Implementing some form of crash accountability — that is, not dinging carriers for crashes they couldn’t prevent — in the federal Compliance, Safety, Accountability carrier ranking/scoring program could have a significant impact on carriers’ rankings within the system, concludes the American Transportation Research Institute in a report released Nov. 10.

And, ATRI’s report concludes, changing the rankings is not just an issue of fairness: The Crash Indicator BASIC can cause carriers to lose business, drive insurance costs higher, tangle carriers in litigation and tie up trucks and drivers with more frequent inspections.

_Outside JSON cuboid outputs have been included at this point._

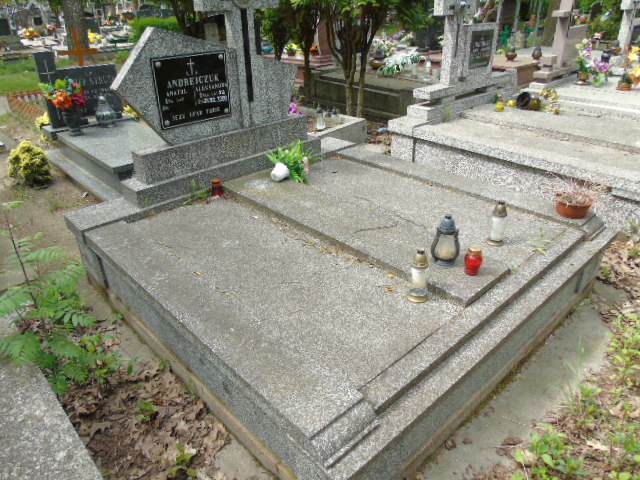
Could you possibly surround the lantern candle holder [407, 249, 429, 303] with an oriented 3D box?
[{"bbox_3d":[0.380,0.133,1.757,0.080,0.214,0.080,-1,28,1],"label":"lantern candle holder"}]

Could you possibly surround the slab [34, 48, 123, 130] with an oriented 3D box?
[{"bbox_3d":[-2.358,-1.511,4.575,0.695,0.690,0.090,-25,36,-36],"label":"slab"}]

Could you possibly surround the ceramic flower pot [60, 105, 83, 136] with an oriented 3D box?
[{"bbox_3d":[-2.323,-1.128,4.351,0.152,0.265,0.152,-25,36,-36],"label":"ceramic flower pot"}]

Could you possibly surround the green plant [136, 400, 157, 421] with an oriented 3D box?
[{"bbox_3d":[-0.680,0.668,1.810,0.075,0.060,0.075,-2,28,0],"label":"green plant"}]

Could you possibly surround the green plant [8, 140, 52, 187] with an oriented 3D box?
[{"bbox_3d":[-2.610,-0.685,4.180,0.340,0.400,0.340,-2,28,0],"label":"green plant"}]

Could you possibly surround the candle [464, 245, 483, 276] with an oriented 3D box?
[{"bbox_3d":[0.649,0.088,1.950,0.073,0.118,0.073,-2,28,1],"label":"candle"}]

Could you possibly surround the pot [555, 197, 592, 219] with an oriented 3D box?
[{"bbox_3d":[1.293,-0.169,2.362,0.175,0.085,0.175,-2,28,1],"label":"pot"}]

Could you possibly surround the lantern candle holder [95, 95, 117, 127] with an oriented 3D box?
[{"bbox_3d":[-2.147,-1.299,4.642,0.180,0.278,0.180,-25,36,-36],"label":"lantern candle holder"}]

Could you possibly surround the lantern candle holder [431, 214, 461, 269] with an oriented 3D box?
[{"bbox_3d":[0.526,0.004,1.896,0.112,0.227,0.093,7,30,16],"label":"lantern candle holder"}]

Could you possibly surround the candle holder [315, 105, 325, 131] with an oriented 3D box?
[{"bbox_3d":[0.006,-0.958,3.595,0.075,0.200,0.075,-2,28,1],"label":"candle holder"}]

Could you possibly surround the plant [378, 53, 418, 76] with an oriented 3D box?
[{"bbox_3d":[1.097,-2.444,6.413,0.560,0.290,0.400,-2,28,0],"label":"plant"}]

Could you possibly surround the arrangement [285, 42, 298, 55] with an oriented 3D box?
[{"bbox_3d":[-0.509,-3.465,8.399,0.260,0.240,0.240,-2,28,0],"label":"arrangement"}]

In a review of 15 carriers’ CSA ratings in the Crash Indicator BASIC, all but one carrier had their rankings fall and half saw them fall by more than 5 percent when ATRI weeded out so-deemed “non-preventable crashes.”

Three carriers saw their Crash Indicator ranking change more than 10 percent, and two others’ changed by 9 percent and 7.1 percent, respectively. The biggest change for any single carrier was a 14-percent drop. The carrier whose score didn’t fall was unchanged.

ATRI’s report runs counter to a January-released study from the Federal Motor Carrier Safety Administration, who concluded then the CSA program as a whole wouldn’t change much if some form of crash accountability were implemented. FMCSA also concluded implementation of such a system would be costly and yield little benefit to carriers.

But the studies were much different, as were the intentions of the researchers for each.

Whereas FMCSA’s study concentrated more on a cost-benefit analysis of implementing a crash weighting system, ATRI’s report focused on removing from the 14 carriers’ scores points associated with crashes in which fault could not be attributed to the carrier.